If that revolution is to occur, it will be the result of individual municipalities stepping up and developing deconstruction criteria suited to their situations.

Although guidance from higher levels of governments would be helpful in advancing deconstruction, it is individual cities and towns which control most building and demolition permitting.

Deconstruction’s most significant progress can be seen in Europe, home to several examples of new projects created from deconstructed materials.

In Copenhagen, a new housing development called Resource Rows reduced its carbon impact by as much as 60 per cent by reusing material from a former Carlsberg brewery, including sections of brick cut and made into a patchwork of exterior panels. Project architect Anders Lendager says 463 tonnes of material waste was made useful.

The 2019 World Building of the Year award was given to the transformation of a train shed built in the 1930s in the city of Tilburg, Netherlands, into a new public library and learning centre. Much of the original form was preserved, minimizing the amount of new materials while giving the final design a raw, open and contemporary look.

The City of London has published guidelines requiring large construction projects to complete both whole-lifecycle carbon assessments and circular economy statements. These must demonstrate the reduction of new material demands in the project, while also accounting for building materials, components and products to be disassembled and reused at the end of their useful life.
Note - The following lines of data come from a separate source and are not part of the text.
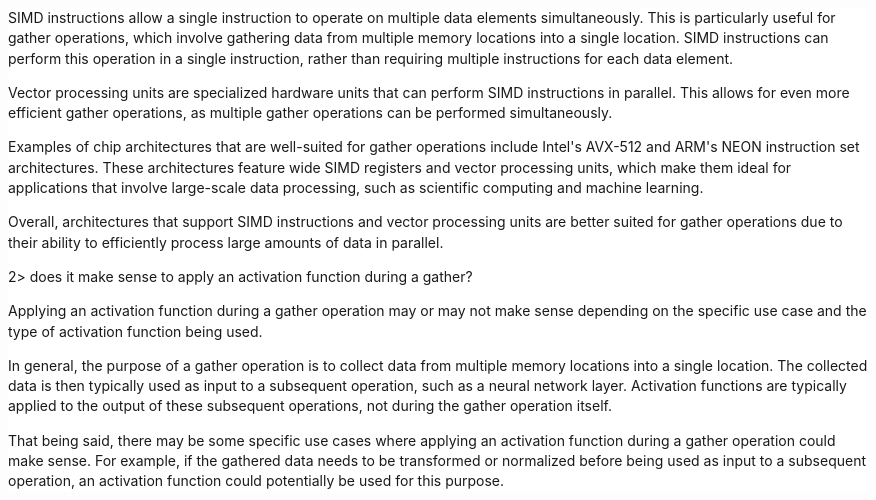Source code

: SIMD instructions allow a single instruction to
operate on multiple data elements
simultaneously. This is particularly useful for
gather operations, which involve gathering data
from multiple memory locations into a single
location. SIMD instructions can perform this
operation in a single instruction, rather than
requiring multiple instructions for each data
element.

Vector processing units are specialized hardware
units that can perform SIMD instructions in
parallel. This allows for even more efficient
gather operations, as multiple gather operations
can be performed simultaneously.

Examples of chip architectures that are
well-suited for gather operations include Intel's
AVX-512 and ARM's NEON instruction set
architectures. These architectures feature wide
SIMD registers and vector processing units, which
make them ideal for applications that involve
large-scale data processing, such as scientific
computing and machine learning.

Overall, architectures that support SIMD
instructions and vector processing units are
better suited for gather operations due to their
ability to efficiently process large amounts of
data in parallel.

2> does it make sense to apply an activation
function during a gather?

Applying an activation function during a gather
operation may or may not make sense depending on
the specific use case and the type of activation
function being used.

In general, the purpose of a gather operation is
to collect data from multiple memory locations
into a single location. The collected data is then
typically used as input to a subsequent operation,
such as a neural network layer. Activation
functions are typically applied to the output of
these subsequent operations, not during the gather
operation itself.

That being said, there may be some specific use
cases where applying an activation function during
a gather operation could make sense. For example,
if the gathered data needs to be transformed or
normalized before being used as input to
a subsequent operation, an activation function
could potentially be used for this purpose.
The shift towards mandated deconstruction is finding its way to North America, starting with homebuilding.

Backed by the U.S. Department of Housing and Urban Development, the Partnership for Advanced Technology in Housing is a public-private effort to develop “the next generation of American housing.” Its Guide to Deconstruction is seen as an innovation tool advancing this new approach to redevelopment.

Portland, Oregon adopted a deconstruction ordinance in 2016 that requires residential homes built in 1940 or earlier be “deconstructed” rather than demolished. The list of cities with similar ordinances now includes Milwaukee, San Antonio, the cities of Palo Alto and San José in California, and several more.

Canadian municipalities on Canada’s West Coast have come up with their own versions of deconstruction mandates.

Burnaby, B.C., charges a deposit capped at $50,000 for the demolition of buildings larger than 22,000 square feet. The deposit is refunded if a compliance report, complete with receipts from recycling facilities, establishes that at least 70 per cent of the material was recycled. It’s not exactly the same as deconstruction, but it’s an effort.

Port Moody sets higher levels for recycling; 100 per cent for clean uncontaminated wood and at least 85 per cent for everything else.

Although ordinances are not currently in place in Toronto, deconstruction is a growing trend. For example, a former abattoir in the city centre will be replaced by a million square feet of new apartments across five buildings.

The original red brick made in the Don Valley more than 100 years ago, along with portions of the concrete foundation, will form retaining walls. Steel chimneys will be transformed into planters.

Time and labour are challenges to deconstruction. Going forward, experts believe the key will be designing buildings for eventual disassembly. Much discussed is the concept of “material passports,” a digital database of all materials going into a building at its creation, allowing the future use of those materials to be easily determined.

Steel is a strong candidate for this approach. Some analysis suggests 70 per cent of the energy and 80 per cent of greenhouse gas emissions could be reduced using as-is steel components versus melting the material for recycling and reforming.

Leonora Eberhardt of Danish civil engineering firm Cowi, told the BBC she hopes the built environment will become an asset to be shepherded and passed down to future generations, rather than a physical asset to be owned today.

That vision can be realized if more individual municipalities embrace and mandate the concept of deconstruction.